Prompt ▸
Would you please copy each line of the data in which the string "middle" occurs?

Stored entries ▸
_ _ _ _ _ _ _

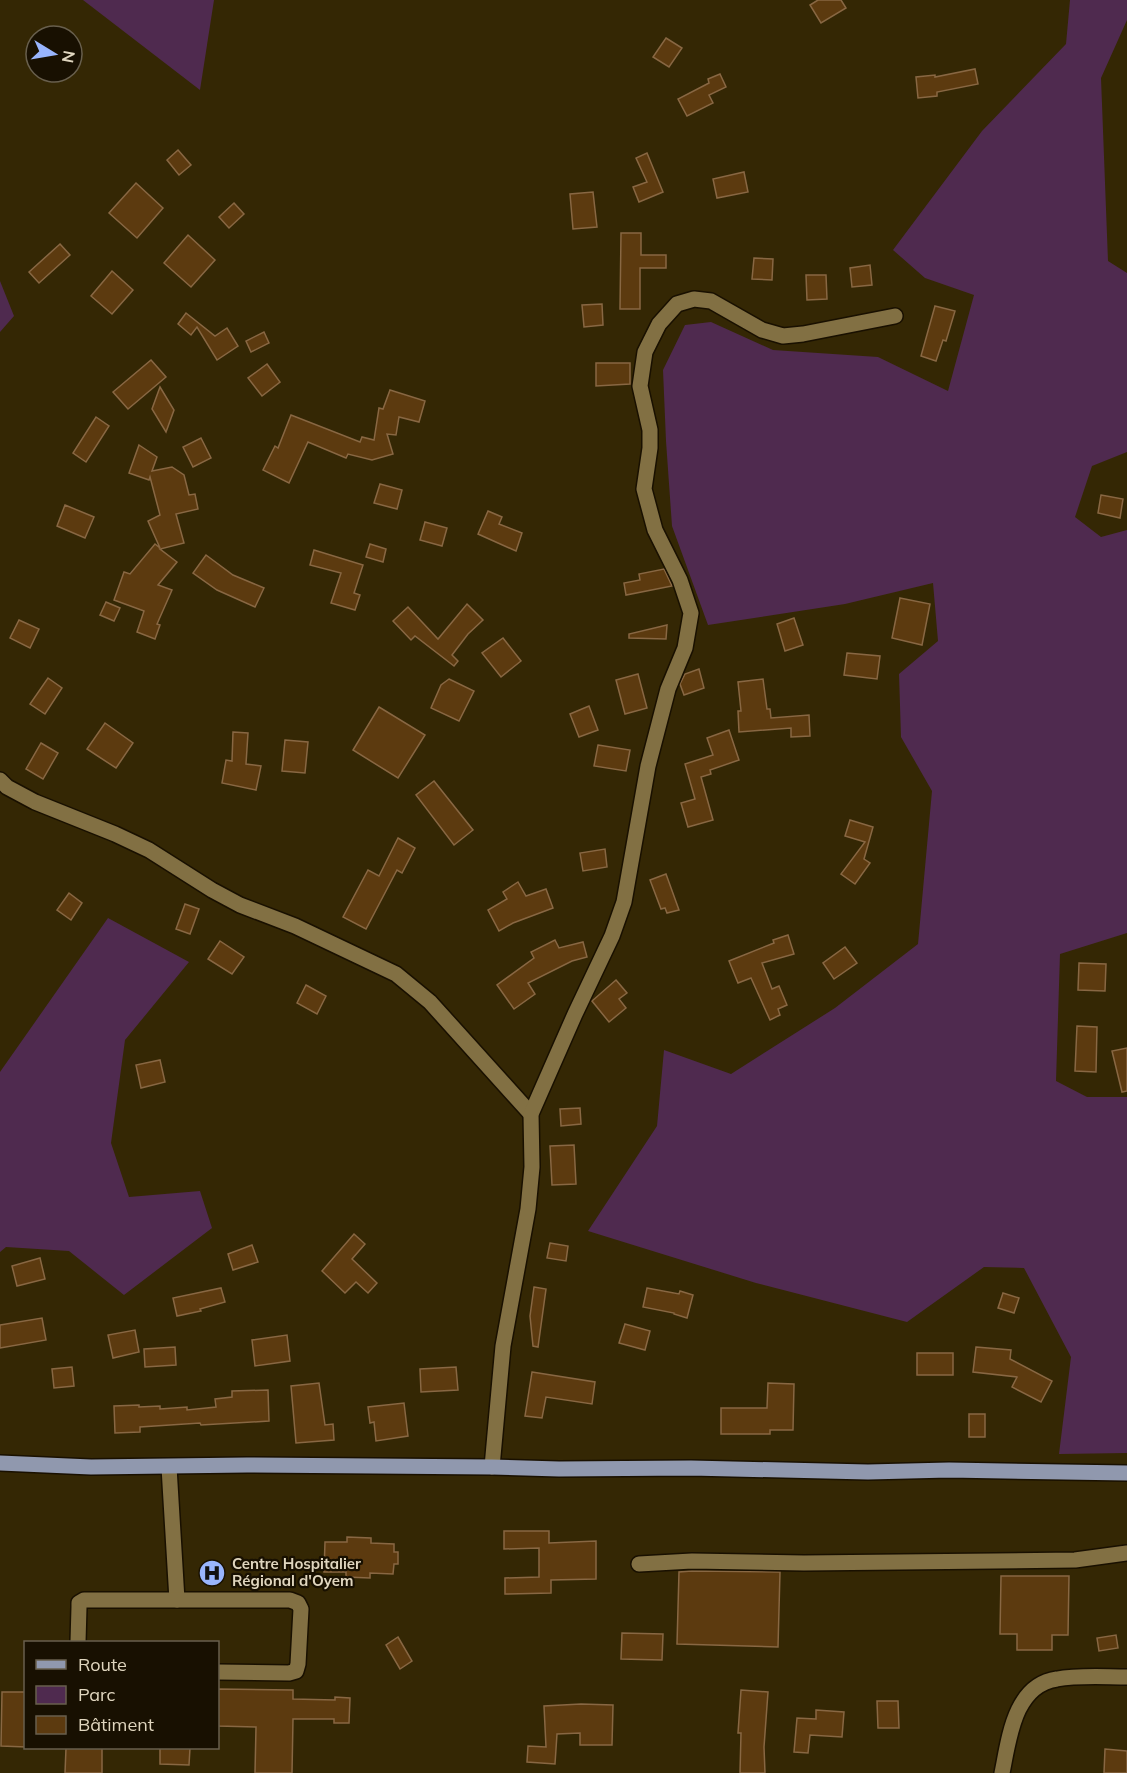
<svg xmlns="http://www.w3.org/2000/svg" width="1127" height="1773" viewBox="0 0 1127 1773" font-family="Mulish,sans-serif">
<style>
.green{fill:#4f2a4f}
.building{fill:#5c3a0f;stroke:#886743;stroke-width:1.5}
.lines{fill:none;stroke-linecap:round;stroke-linejoin:round}
.minor-casing{stroke:#191000;stroke-width:18}
.major-casing{stroke:#191000;stroke-width:18}
.minor{stroke:#827043;stroke-width:15}
.major{stroke:#9098ae;stroke-width:15}
.labels{text-anchor:middle;stroke-width:4.5;stroke-linejoin:round;paint-order:stroke}
.poi-label{font-size:15px;font-weight:bold;fill:#e0d6bf;stroke:#181001;text-anchor:start}
</style>
<rect width="100%" height="100%" fill="#342704"/>
<g class="green">
<path d="M83 0H214L200 90Z"/>
<path d="M1070 0H1127V20L1101 78 1108 261 1127 273V452L1092 466 1075 517 1101 537 1127 530V933L1060 954 1056 1081 1087 1097H1127V1453L1059 1454 1071 1357 1024 1268 984 1267 907 1322 756 1283 588 1231 657 1126 664 1050 731 1074 835 1008 918 944 932 791 901 737 899 674 938 641 933 583 845 604 708 625 672 526 666 441 663 370 685 325 711 322 773 350 878 357 948 391 974 295 925 278 893 250 982 131 1066 44Z"/>
<path d="M0 281 14 316 0 332Z"/>
<path d="M108 918 189 962 125 1040 111 1143 129 1197 200 1191 212 1228 124 1295 69 1251 6 1247 0 1252V1072Z"/>
</g>
<g class="building">
<path d="M818 0H841L846 8 821 23 810 5Z"/>
<path d="M666 38 682 48 669 67 653 57Z"/>
<path d="M975 69 978 84 937 92V96L918 98 916 77 935 75V77Z"/>
<path d="M720 74 726 87 709 95 713 103 687 116 678 99 709 83 708 79Z"/>
<path d="M178 150 191 165 179 175 167 160Z"/>
<path d="M647 153 663 192 639 202 633 187 647 182 636 158Z"/>
<path d="M744 172 748 192 717 198 713 179Z"/>
<path d="M136 183 163 208 137 238 109 213Z"/>
<path d="M593 192 597 227 573 229 570 194Z"/>
<path d="M234 203 244 214 229 228 219 217Z"/>
<path d="M621 233H641V255H666V268H640V309H620Z"/>
<path d="M188 235 215 260 191 287 164 263Z"/>
<path d="M60 244 70 255 39 283 29 272Z"/>
<path d="M754 258 773 259 772 280 752 279Z"/>
<path d="M870 265 872 285 852 287 850 268Z"/>
<path d="M112 271 133 290 112 314 91 296Z"/>
<path d="M806 275H826L827 299 807 300Z"/>
<path d="M602 304 603 325 584 327 582 305Z"/>
<path d="M935 306 955 311 946 341 943 340 936 361 921 356Z"/>
<path d="M186 313 215 336 227 328 238 346 217 360 197 327 191 335 178 324Z"/>
<path d="M264 332 269 343 251 352 246 341Z"/>
<path d="M151 360 166 377 128 409 113 392Z"/>
<path d="M596 363H630V384L596 386Z"/>
<path d="M267 364 280 382 262 396 248 378Z"/>
<path d="M160 387 174 410 166 432 152 409Z"/>
<path d="M390 390 425 401 419 422 399 417 396 435 387 434 393 454 372 460 348 454 346 458 308 442 289 483 263 470 275 446 278 448 291 415 360 442 362 437 374 440 379 408 383 409Z"/>
<path d="M96 417 109 426 86 462 73 453Z"/>
<path d="M201 438 211 458 193 467 183 447Z"/>
<path d="M139 445 157 457 152 471 172 467 184 475 189 495 195 494 198 509 176 514 184 543 160 549 177 562 158 585 172 590 157 624 160 625 155 639 137 632 144 611 114 600 124 572 130 574 155 544 160 548 148 521 160 515 150 477 149 480 129 473Z"/>
<path d="M380 484 402 490 397 509 374 503Z"/>
<path d="M1101 495 1123 499 1120 518 1098 513Z"/>
<path d="M65 505 94 517 85 538 57 526Z"/>
<path d="M488 511 502 517 499 524 522 533 516 551 478 534Z"/>
<path d="M425 522 447 528 442 546 420 540Z"/>
<path d="M370 544 386 549 383 562 366 557Z"/>
<path d="M314 550 363 565 354 593 360 595 355 610 331 603 341 573 310 565Z"/>
<path d="M206 555 233 575 264 588 255 607 217 590 193 573Z"/>
<path d="M664 569 672 586 626 595 624 583 640 580 639 574Z"/>
<path d="M900 598 930 604 922 645 892 638Z"/>
<path d="M106 602 120 608 114 621 100 615Z"/>
<path d="M467 604 483 620 468 634 452 655 458 661 454 666 415 636 411 640 393 621 408 607 438 639Z"/>
<path d="M794 618 803 645 785 651 777 624Z"/>
<path d="M19 620 39 629 30 648 10 638Z"/>
<path d="M667 625 666 639 629 638V634Z"/>
<path d="M503 638 521 661 501 677 482 653Z"/>
<path d="M847 653 880 656 877 679 844 675Z"/>
<path d="M699 669 704 688 684 695 680 684 685 674Z"/>
<path d="M638 674 647 708 625 714 616 680Z"/>
<path d="M48 678 62 688 45 714 30 704Z"/>
<path d="M449 679 474 691 459 721 431 708 441 685Z"/>
<path d="M763 679 767 709H770L771 718 809 715 810 736 791 737V728L739 732 738 711H741L738 682Z"/>
<path d="M589 706 598 730 579 737 570 714Z"/>
<path d="M379 707 425 735 398 778 353 750Z"/>
<path d="M105 723 133 743 116 768 87 749Z"/>
<path d="M729 730 739 760 710 770 711 774 701 777 713 820 688 827 681 803 695 799 685 764 713 755 707 738Z"/>
<path d="M233 732 248 733 246 764 261 766 256 790 222 783 226 760 232 761Z"/>
<path d="M285 740 308 742 305 773 282 771Z"/>
<path d="M41 743 58 753 43 779 26 769Z"/>
<path d="M598 745 630 750 626 771 594 766Z"/>
<path d="M434 781 473 830 454 845 416 795Z"/>
<path d="M850 820 873 827 864 859 870 863 855 884 841 874 865 842 845 836Z"/>
<path d="M398 838 415 848 402 873 397 870 366 929 343 917 368 870 379 876Z"/>
<path d="M605 849 607 867 583 871 580 853Z"/>
<path d="M666 874 679 910 667 913 665 908 661 909 650 880Z"/>
<path d="M518 882 526 896 546 889 553 908 513 923 499 931 488 910 507 899 503 892Z"/>
<path d="M69 893 82 903 71 920 57 910Z"/>
<path d="M185 904 199 909 190 934 176 929Z"/>
<path d="M788 935 794 954 762 963 772 989 779 986 787 1005 778 1009 780 1015 770 1020 751 978 738 983 729 961 774 943 773 940Z"/>
<path d="M555 940 559 948 583 942 587 957 572 961 528 983 535 994 514 1009 497 985 534 958 531 952Z"/>
<path d="M220 941 244 957 232 974 208 959Z"/>
<path d="M845 947 857 963 834 979 823 963Z"/>
<path d="M1079 963 1106 964 1105 991 1078 990Z"/>
<path d="M616 980 627 993 619 999 626 1008 609 1022 592 1001Z"/>
<path d="M306 985 326 996 317 1014 297 1003Z"/>
<path d="M1077 1026 1097 1027 1096 1072 1075 1071Z"/>
<path d="M1127 1048V1091L1122 1092 1112 1051Z"/>
<path d="M160 1060 165 1082 141 1088 136 1065Z"/>
<path d="M580 1108 581 1124 561 1126 560 1109Z"/>
<path d="M574 1145 576 1184 552 1185 550 1146Z"/>
<path d="M354 1234 365 1244 352 1259 377 1283 368 1293 356 1282 345 1293 322 1271Z"/>
<path d="M550 1243 568 1246 566 1261 547 1258Z"/>
<path d="M252 1245 258 1262 233 1270 228 1254Z"/>
<path d="M40 1258 45 1279 17 1286 12 1266Z"/>
<path d="M534 1287 546 1289 538 1347 533 1346 530 1316Z"/>
<path d="M221 1288 225 1302 200 1309 201 1311 177 1316 173 1298Z"/>
<path d="M647 1288 679 1294 680 1291 693 1295 687 1318 674 1314V1313L643 1307Z"/>
<path d="M1003 1293 1019 1298 1014 1313 998 1308Z"/>
<path d="M42 1318 46 1340 0 1348V1325Z"/>
<path d="M625 1324 650 1331 645 1350 619 1343Z"/>
<path d="M135 1330 139 1352 113 1358 108 1335Z"/>
<path d="M287 1335 290 1361 255 1366 252 1340Z"/>
<path d="M175 1347 176 1365 145 1367 144 1349Z"/>
<path d="M976 1347 1011 1350 1010 1359 1052 1381 1041 1402 1012 1387 1017 1377 973 1372Z"/>
<rect x="917" y="1353" width="36" height="22"/>
<path d="M72 1367 74 1386 54 1388 52 1369Z"/>
<path d="M456 1367 458 1390 421 1392 420 1369Z"/>
<path d="M532 1372 595 1382 592 1404 546 1397 542 1418 525 1416Z"/>
<path d="M319 1383 325 1425 333 1424 334 1440 296 1443 291 1386Z"/>
<path d="M768 1383 794 1384 793 1430H770V1434H721V1408H767Z"/>
<path d="M268 1390 269 1421 201 1425 200 1423 140 1427V1432L115 1433 114 1406 139 1405V1407L160 1406V1409L187 1407V1410L216 1407 215 1399 232 1397V1391Z"/>
<path d="M404 1403 408 1436 376 1441 374 1422 370 1423 368 1407Z"/>
<rect x="969" y="1414" width="16" height="23"/>
<path d="M504 1531H549V1543L596 1541V1579L551 1580V1593L505 1594V1578L539 1577V1548L504 1549Z"/>
<path d="M347 1537 371 1538V1543L394 1544V1552H398V1564H394L393 1574 370 1573V1578L346 1577V1572H324L325 1542H347Z"/>
<path d="M692 1571 780 1572 778 1647 677 1644 679 1572Z"/>
<path d="M1001 1576H1069L1068 1635H1052V1650H1017V1634H1000Z"/>
<path d="M622 1633 663 1634 662 1660 621 1659Z"/>
<path d="M1116 1635 1118 1648 1099 1651 1097 1638Z"/>
<path d="M398 1637 412 1661 400 1669 386 1645Z"/>
<path d="M218 1689 293 1690V1699L335 1700V1697L350 1698 349 1723H334V1719H293L292 1773H255L256 1727 218 1726Z"/>
<path d="M741 1690 768 1692 764 1747 765 1773H740L741 1733H738Z"/>
<path d="M2 1692H26V1747L1 1746Z"/>
<path d="M877 1701H898L899 1728H878Z"/>
<path d="M581 1704 613 1705 612 1745H580V1733L557 1734 555 1764 527 1762 528 1746 546 1747 544 1706Z"/>
<path d="M816 1710 844 1712 842 1737 810 1735 808 1753 794 1752 797 1718 816 1719Z"/>
<path d="M66 1748H102V1773H65Z"/>
<path d="M160 1748H190L189 1765 160 1764Z"/>
<path d="M1105 1749 1127 1751V1773H1104Z"/>
</g>
<g class="lines">
<defs>
<g id="minor">
<path d="M0 780 7 787 35 802 115 834 149 850 212 890 240 905 295 926 396 974 430 1002 531 1114"/>
<path d="M169 1467 177 1600"/>
<path d="M492 1467 503 1346 528 1209 532 1167 531 1114 575 1014 612 936 624 902 648 766 668 689 685 648 691 613 680 580 655 530 644 489 650 448V430L640 386 645 352 659 324 677 304 694 299 711 301 762 330 783 336 803 334 895 316"/>
<path d="M639 1564 692 1561 804 1563 1075 1560 1127 1553"/>
<path d="M78 1642 79 1607V1603L84 1600H290L298 1603 301 1609 298 1664 296 1671 289 1673 218 1672"/>
<path d="M1002 1773C1009 1739 1014 1685 1057 1679 1078 1675 1105 1677 1127 1677"/>
</g>
<path id="major" d="M0 1463 91 1467 247 1465 492 1467 559 1469 691 1468 868 1472 949 1470 1127 1473"/>
</defs>
<use href="#minor" class="minor-casing"/>
<use href="#major" class="major-casing"/>
<use href="#minor" class="minor"/>
<use href="#major" class="major"/>
</g>
<defs>
<symbol id="hospital-disc" viewBox="-11 -11 22 22"><circle r="9.5" fill="#99b5fd" stroke="#181001"/><path d="M-5-5h3v3.5h4V-5h3V5h-3V1.5h-4V5h-3Z" fill="#111"/></symbol>
</defs>
<g fill-rule="evenodd">
<use href="#hospital-disc" x="197" y="1558" width="30" height="30"/>
</g>
<g class="labels">
<g class="poi-label">
<text x="232" y="1569">Centre Hospitalier<tspan x="232" dy="17">Régional d'Oyem</tspan></text>
</g>
</g>
<rect x="24" y="1641" width="195" height="108" fill="#181001" stroke="#685f4d" stroke-width="1.5"/>
<rect x="36" y="1660" width="30" height="9" fill="#9098ae" stroke="#685f4d" stroke-width="1.5"/>
<text x="78" y="1671" font-size="18" fill="#e0d6bf">Route</text>
<rect x="36" y="1686" width="30" height="18" fill="#4f2a4f" stroke="#685f4d" stroke-width="1.5"/>
<text x="78" y="1701" font-size="18" fill="#e0d6bf">Parc</text>
<rect x="36" y="1716" width="30" height="18" fill="#5c3a0f" stroke="#685f4d" stroke-width="1.5"/>
<text x="78" y="1731" font-size="18" fill="#e0d6bf">Bâtiment</text>
<g transform="translate(54 54) rotate(101)"><circle r="28" fill="#181001" stroke="#685f4d" stroke-width="1.5"/>
<path d="M0-4.5L10 22L0 15L-10 22Z" fill="#99b5fd"/>
<text y="-9" font-size="16" font-weight="bold" text-anchor="middle" fill="#e0d6bf">N</text>
</g>
</svg>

_ _ _ _ _ _ _

Response to the exercise ▸
.labels{text-anchor:middle;stroke-width:4.5;stroke-linejoin:round;paint-order:stroke}
<text y="-9" font-size="16" font-weight="bold" text-anchor="middle" fill="#e0d6bf">N</text>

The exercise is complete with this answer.